Default Temperature sensor

Dominik Zyla wrote:

> You have right. While you checking sensors from few machines, you can
> see the trend. Gotta think about changing the way of temperature monitoring
> here.

Myself I wouldn't rely on internal equipment sensors to try to
extrapolate ambient temperature from their readings. Most equipment
will automatically spin their fans at faster RPMs as the temperature
goes up which can give false indications of ambient temperature.

I do monitor the temperature of network equipment, but also have
dedicated sensors for ambient readings. Already saved us some pain
once, opened up a new location in London last year and the ambient
temperature at our rack in the data center was 85+ degrees F. The
SLA requires temperature be from 64-78 degrees. Alarms were going off
in Nagios.

The facility claimed there was no issue, and opened up some more
air vents, which didn't help. They still didn't believe us so they
installed their own sensor in our rack. The next day the temperature
dropped by ~10 degrees, I guess they believed their own sensor..
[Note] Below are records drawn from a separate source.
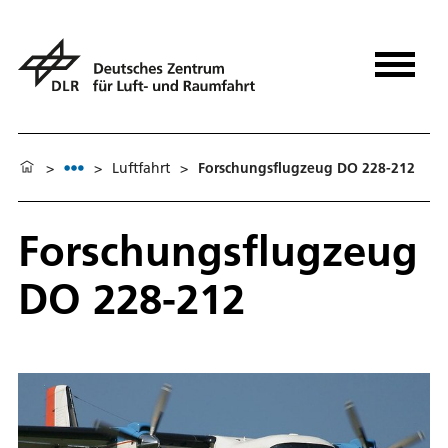
>
>
Luftfahrt
>
Forschungsflugzeug DO 228-212
Forschungsflugzeug
DO 228-212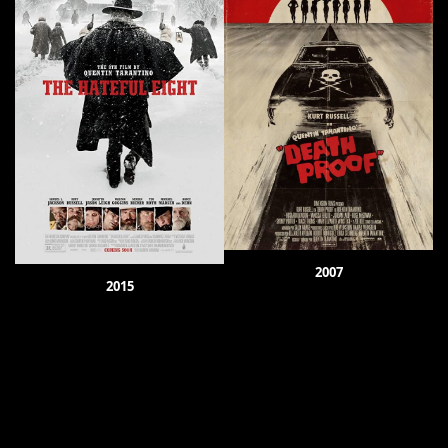
2007
2015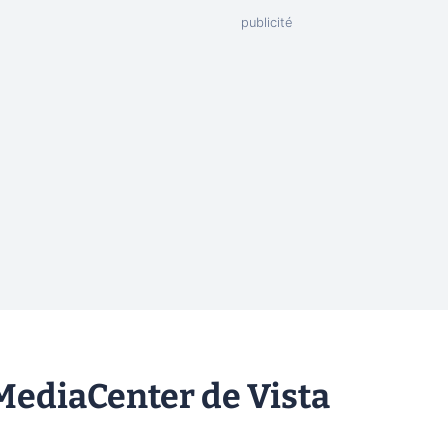
 MediaCenter de Vista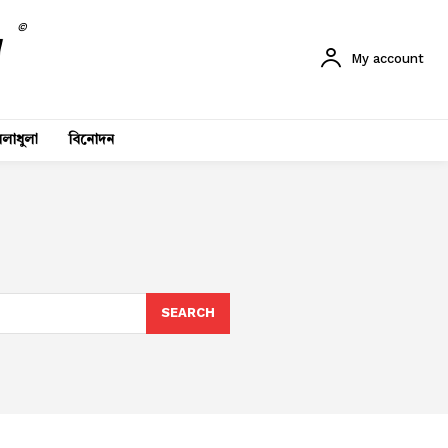
©
My account
লাধুলা
বিনোদন
SEARCH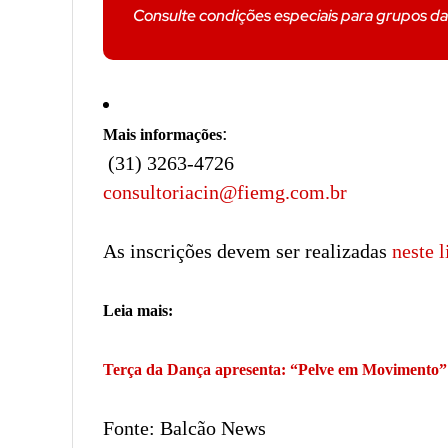
Consulte condições especiais para grupos 
:
Mais informações
(31) 3263-4726
consultoriacin@fiemg.com.br
As inscrições devem ser realizadas
neste l
Leia mais:
Terça da Dança apresenta: “Pelve em Movimento”
Fonte: Balcão News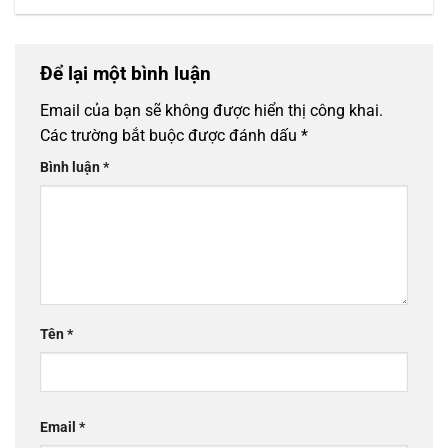
Để lại một bình luận
Email của bạn sẽ không được hiển thị công khai.
Các trường bắt buộc được đánh dấu
*
Bình luận
*
Tên
*
Email
*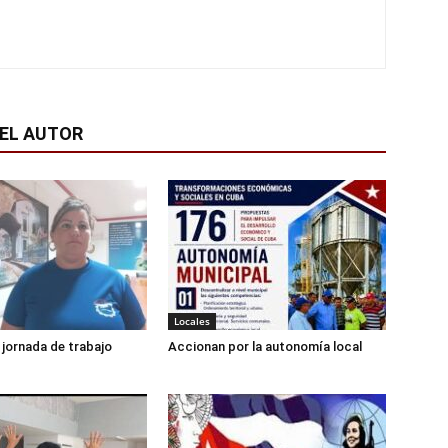
EL AUTOR
Locales
jornada de trabajo
Accionan por la autonomía local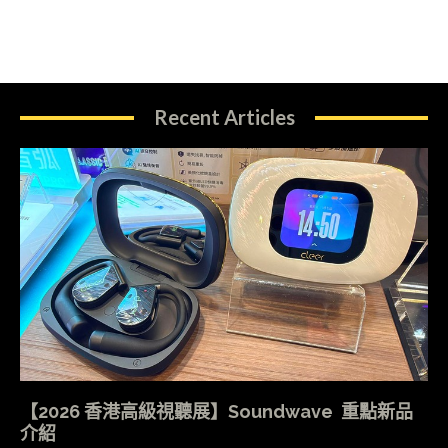
Recent Articles
【2026 香港高級視聽展】Soundwave 重點新品
介紹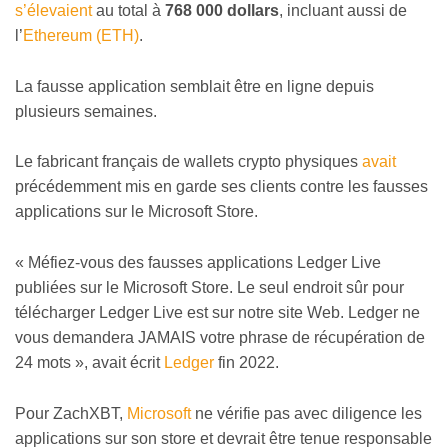
s’élevaient
au total à
768 000 dollars
, incluant aussi de
l’
Ethereum (ETH)
.
La fausse application semblait être en ligne depuis
plusieurs semaines.
Le fabricant français de wallets crypto physiques
avait
précédemment mis en garde ses clients contre les fausses
applications sur le Microsoft Store.
« Méfiez-vous des fausses applications Ledger Live
publiées sur le Microsoft Store. Le seul endroit sûr pour
télécharger Ledger Live est sur notre site Web. Ledger ne
vous demandera JAMAIS votre phrase de récupération de
24 mots », avait écrit
Ledger
fin 2022.
Pour ZachXBT,
Microsoft
ne vérifie pas avec diligence les
applications sur son store et devrait être tenue responsable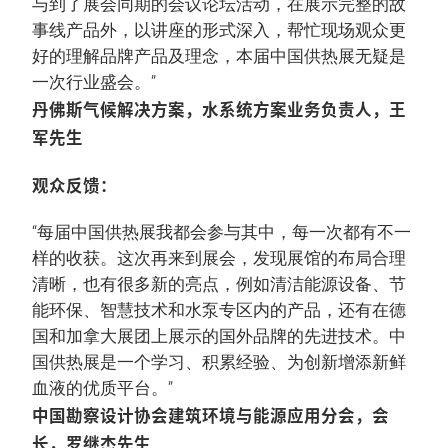
与到了展会同期的会议论坛活动，在展示完整的故
事线产品外，以讲座的形式深入，帮忙现场观众更
好的理解品牌产品及理念，本届中国供热展无疑是
一次行业盛会。”
丹佛斯气候解决方案，水系统方案业务负责人，王
军先生
观众反馈：
“每届中国供热展我都会参与其中，每一次都有不一
样的收获。这次再来到展会，发现展馆的布局合理
清晰，也有很多新的亮点，例如清洁能源设备、节
能环保、智慧技术和水泵专区内的产品，还有在德
国和加拿大展团上展示的国外品牌的先进技术。中
国供热展是一个学习、积累经验、为创新增添新鲜
血液的优质平台。”
中国勘察设计协会建筑环境与能源应用分会，会
长，罗继杰先生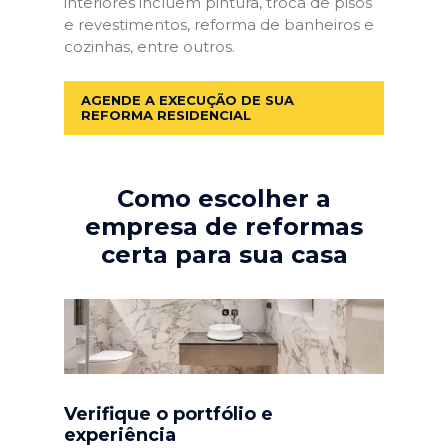
interiores incluem pintura, troca de pisos
e revestimentos, reforma de banheiros e
cozinhas, entre outros.
AGENDE A EXECUÇÃO DE SUA
REFORMA RESIDENCIAL
Como escolher a
empresa de reformas
certa para sua casa
Verifique o portfólio e
experiência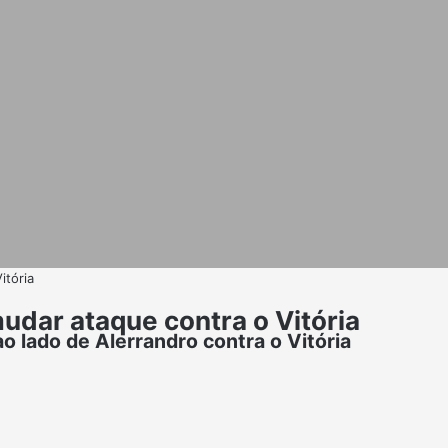
itória
mudar ataque contra o Vitória
o lado de Alerrandro contra o Vitória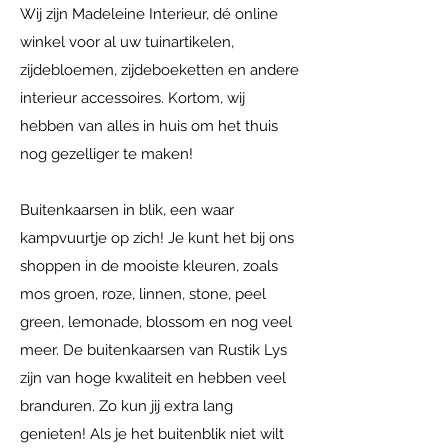
Wij zijn Madeleine Interieur, dé online
winkel voor al uw tuinartikelen,
zijdebloemen, zijdeboeketten en andere
interieur accessoires. Kortom, wij
hebben van alles in huis om het thuis
nog gezelliger te maken!
Buitenkaarsen in blik, een waar
kampvuurtje op zich! Je kunt het bij ons
shoppen in de mooiste kleuren, zoals
mos groen, roze, linnen, stone, peel
green, lemonade, blossom en nog veel
meer. De buitenkaarsen van Rustik Lys
zijn van hoge kwaliteit en hebben veel
branduren. Zo kun jij extra lang
genieten! Als je het buitenblik niet wilt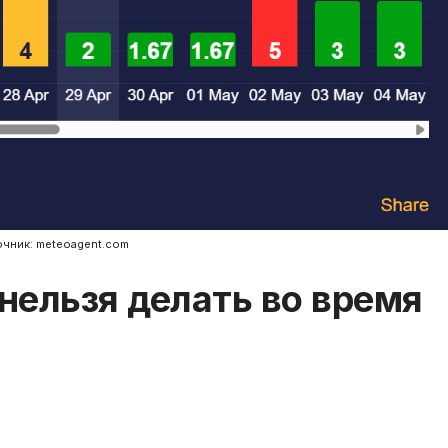
очник: meteoagent.com
 нельзя делать во время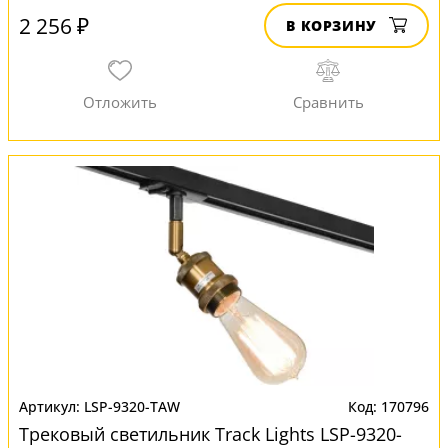
2 256 ₽
В КОРЗИНУ
LSP-9320-TAW
170796
Трековый светильник Track Lights LSP-9320-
http://portal.aphroland.org/~aphro/rack-temperature.png

People at my own company were questioning the accuracy of this
sensor(there was only one, I prefer 2 but they are cheap bastards),
but I was able to validate the increased temperature by comparing
the internal temp of the switches and load balancers were
significantly higher than other locations. Though even with the
ambient temperature dropping by 10+ degrees, the temperature of
the gear didn't move nearly as much.

The crazy part was I checked the temperature probes at my former
company(different/better data center) and the *exhaust* temperature
of the servers was lower than the *input* temperature from this
new data center. Exhaust temperature was around 78-80 degrees,
several degrees below the 85+.

It seems the facility in London further improved their cooling
in recent weeks as average temperature is down from 78 to about
70-72 now, and is much more stable, prior to the change we
were frequently spiking above 80 and averaging about 78.

Also having ambient temperature sensors can be advantageous in
the event you need to convince a facility they are running too
hot(or out of SLA), as a tech guy myself(as you can probably
see already) I am much less inclined to trust the results of
internal equipment sensors than a standalone external sensor
which can be put on the front of the rack.